Mom’s pieces, her unused scraps of material, were not wasted.  A piece that might have come off an old dress of my grandmother’s was now used to provide comfort to a sick child. 

No pieces of our lives are wasted.  Times in our lives that we think have no value, can be made into great value in the hands of our God.  The scraps of our lives God can use to make something beautiful and functional.  If we let Him.

So today, can you allow the pieces of your life, even the ugly ones, even the ones you think have little value, be placed into the hands of our loving God, and allow God to use these pieces of our lives to create something of great value to Him and to those around you?

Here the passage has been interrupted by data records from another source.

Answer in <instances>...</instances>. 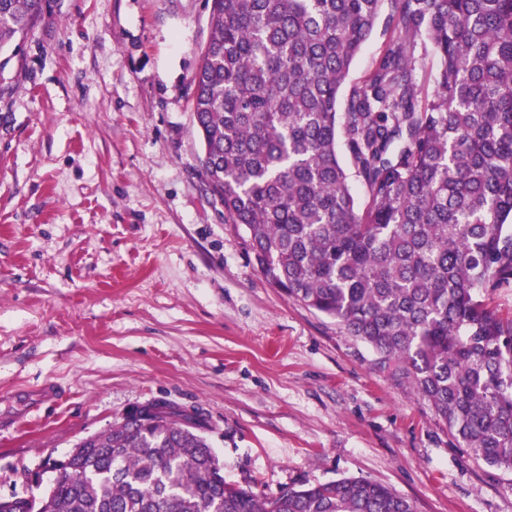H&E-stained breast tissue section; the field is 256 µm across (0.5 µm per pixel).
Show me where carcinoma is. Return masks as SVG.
I'll use <instances>...</instances> for the list:
<instances>
[{
    "label": "carcinoma",
    "instance_id": "cac0c4a2",
    "mask_svg": "<svg viewBox=\"0 0 512 512\" xmlns=\"http://www.w3.org/2000/svg\"><path fill=\"white\" fill-rule=\"evenodd\" d=\"M210 2L190 85L224 223L270 285L336 319L461 447L512 470V316L486 303L512 288V0ZM386 3L391 39L340 108ZM42 11L0 0V51ZM419 47L438 60L432 94ZM206 430L197 409H136L75 446L43 512H414L365 478L258 495L224 480Z\"/></svg>",
    "mask_w": 512,
    "mask_h": 512
}]
</instances>
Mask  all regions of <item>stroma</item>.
Wrapping results in <instances>:
<instances>
[{
  "label": "stroma",
  "instance_id": "1",
  "mask_svg": "<svg viewBox=\"0 0 512 512\" xmlns=\"http://www.w3.org/2000/svg\"><path fill=\"white\" fill-rule=\"evenodd\" d=\"M207 0H43L0 74V497L151 400L198 408L230 482L362 477L415 512H512L475 459L335 319L287 298L199 167ZM60 394L53 382H44L35 388H20L12 393L14 400L22 401V414L29 415L41 409L44 404L54 401Z\"/></svg>",
  "mask_w": 512,
  "mask_h": 512
}]
</instances>
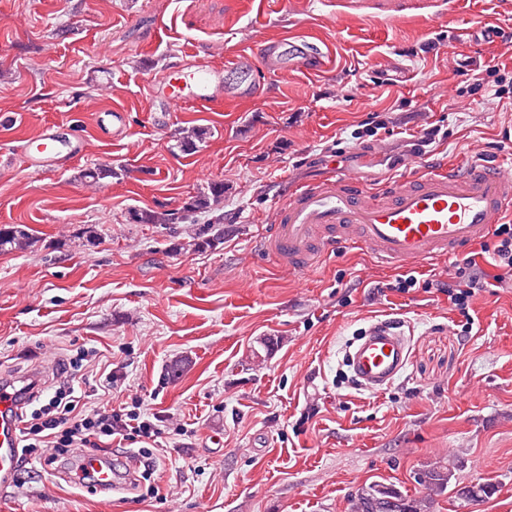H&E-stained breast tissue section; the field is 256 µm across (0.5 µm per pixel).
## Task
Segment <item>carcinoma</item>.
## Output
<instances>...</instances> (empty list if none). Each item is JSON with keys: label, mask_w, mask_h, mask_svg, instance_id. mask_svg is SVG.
Masks as SVG:
<instances>
[{"label": "carcinoma", "mask_w": 512, "mask_h": 512, "mask_svg": "<svg viewBox=\"0 0 512 512\" xmlns=\"http://www.w3.org/2000/svg\"><path fill=\"white\" fill-rule=\"evenodd\" d=\"M203 139V132L192 128L182 132L175 147L181 151H191L196 148V142ZM120 175V170L111 165L98 164L81 171L79 179L99 182L106 178ZM224 200V183L212 181L181 212L169 210L137 211L132 215L137 224H180L192 218V213L212 209ZM224 216L218 215L213 223L195 233L197 247H212L224 235ZM34 242L33 234L28 228L19 224H4L0 226V251L25 249ZM455 478V463L439 458L415 476V482L421 488V494L412 496L403 493L394 485L370 483L361 488L357 498L358 512H434L437 498L451 490L454 497L465 502H477L491 496L495 492L492 483L468 484L461 486L452 483Z\"/></svg>", "instance_id": "obj_1"}]
</instances>
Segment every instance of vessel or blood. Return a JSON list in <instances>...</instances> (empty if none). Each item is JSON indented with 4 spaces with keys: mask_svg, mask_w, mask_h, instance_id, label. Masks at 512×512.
<instances>
[{
    "mask_svg": "<svg viewBox=\"0 0 512 512\" xmlns=\"http://www.w3.org/2000/svg\"><path fill=\"white\" fill-rule=\"evenodd\" d=\"M331 56V51L310 49L297 34L264 41L224 66L197 61L165 73L151 85L152 106L167 112L178 103L209 106L242 100L251 88L230 82L231 71L256 63L270 73L294 67L321 72ZM95 124L112 141L127 135L123 108L98 112ZM83 151L81 138L60 136L52 124L28 142L26 162L30 170L44 174ZM510 210L512 170L496 162L430 170L400 178L380 192L335 170L289 192L276 210L265 250L278 264L298 272L311 271L339 245L365 251L380 267L409 269L464 254L486 240ZM410 356L404 331L380 321L349 349L347 362L361 389L378 391L394 382ZM11 406L10 400L0 399V488L10 483L16 469L20 422ZM77 471L88 474L98 491L122 486L102 457H84Z\"/></svg>",
    "mask_w": 512,
    "mask_h": 512,
    "instance_id": "1",
    "label": "vessel or blood"
}]
</instances>
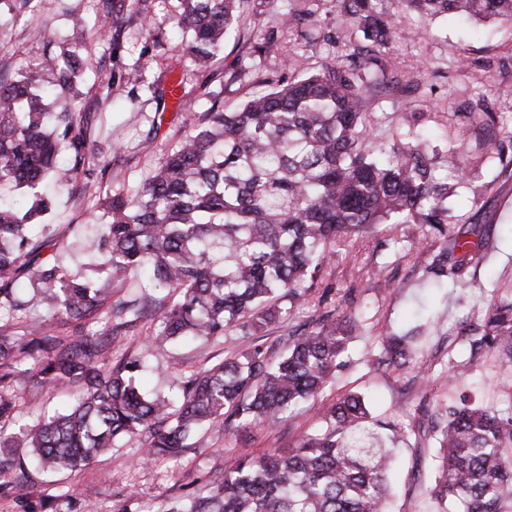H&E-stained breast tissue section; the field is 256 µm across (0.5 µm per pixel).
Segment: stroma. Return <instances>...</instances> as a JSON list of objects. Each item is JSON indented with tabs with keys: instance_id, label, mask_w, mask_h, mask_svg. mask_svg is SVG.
<instances>
[{
	"instance_id": "1",
	"label": "stroma",
	"mask_w": 512,
	"mask_h": 512,
	"mask_svg": "<svg viewBox=\"0 0 512 512\" xmlns=\"http://www.w3.org/2000/svg\"><path fill=\"white\" fill-rule=\"evenodd\" d=\"M384 10L397 34L382 54L396 80L366 106L370 136L387 141L398 132L424 135L441 149H453L467 162L468 178L454 187L448 200L453 226L481 225L496 240L493 260L463 283L437 288L421 285L423 271L439 247L420 224H381L358 237L353 248H341L327 264L324 278L332 289L328 300L313 297L271 324L264 337L271 356L285 348L289 332L314 324L326 312L336 318L355 315L359 328L337 371L334 384L321 396L297 407L276 424L236 433L210 427L201 447L180 449L170 460L143 459L145 435L122 437L111 454L92 460L72 473L50 474L30 465L0 471V512H27L39 498L56 501L57 512H80L92 503L96 512H167L212 475L235 468L244 456L288 449L304 433L322 425L316 411L347 392L363 393L382 420L398 421L404 430L391 473L394 512H434L427 488L434 468V442L417 441L415 428L435 407L468 395L499 405L501 379L494 357L473 363L459 339V324L480 315L495 288L512 289V168H503L484 135L469 131L471 116L496 113L500 127H512V26L494 20L474 21L448 14L422 21L401 0H385ZM179 0H154L148 15L133 16L119 48L103 34L99 0H57L51 11L31 5L26 11L0 13V80L13 79L22 61L58 48L81 24L94 63L84 73L80 90L89 99L94 126L102 130L95 146V164L106 171L101 189L138 185L164 153L183 136L182 118L170 100H157L147 84L157 78L182 81L185 112H204L214 100L238 105L261 90L262 82L299 62L308 71L349 55L362 43L361 32L341 12L337 0H248L237 30L207 71L193 69L180 57V38L172 27ZM426 26L420 39H403L402 30ZM144 68L145 84L124 81L125 74ZM48 219L59 243L58 262L75 268L87 262L86 239L94 235L98 199L91 194L54 193ZM439 323L421 327L417 298ZM160 302L151 301L136 326L113 339L111 365L124 358L142 359L141 382L157 394L178 399L179 384L198 370L220 363L246 349L250 337L231 329L217 339L169 344L153 351L145 346L158 329ZM421 327L418 357L428 380L411 381L410 373L375 368L379 338L389 332ZM19 405L17 421L0 424L11 432L52 413L66 397L56 391L35 392L23 379L11 384Z\"/></svg>"
}]
</instances>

Our lives are quilts.  And our loving God is the quilt-maker.

Pray this prayer with me:

“Dear God, I know at times my life seems like nothing but scraps of worthless cloth.  I know that on my own I have made many mistakes.  But I believe God that with you, nothing is wasted.  I believe that you can take my mistakes and help me make them into something of great value.  For me, for my family, for those around me.  And I believe, God, that you are the only one who can do this.  I believe you love me enough to make of mine a great purposeful life.  Regardless of my ugly pieces.  Today, Lord Jesus, I trust in you.  I believe you came to Earth to save me from my sin, I believe you died in my place, I believe you arose from the dead to create for me eternal life with you in Heaven.  Today I accept you as my Savior and the Lord of my life.  Create in me, Lord, from the scraps of my life, something of great value, and something that will please You, God.  In Jesus name I pray.  Amen.”

God bless you as you become the beautiful quilt that God intended you to be.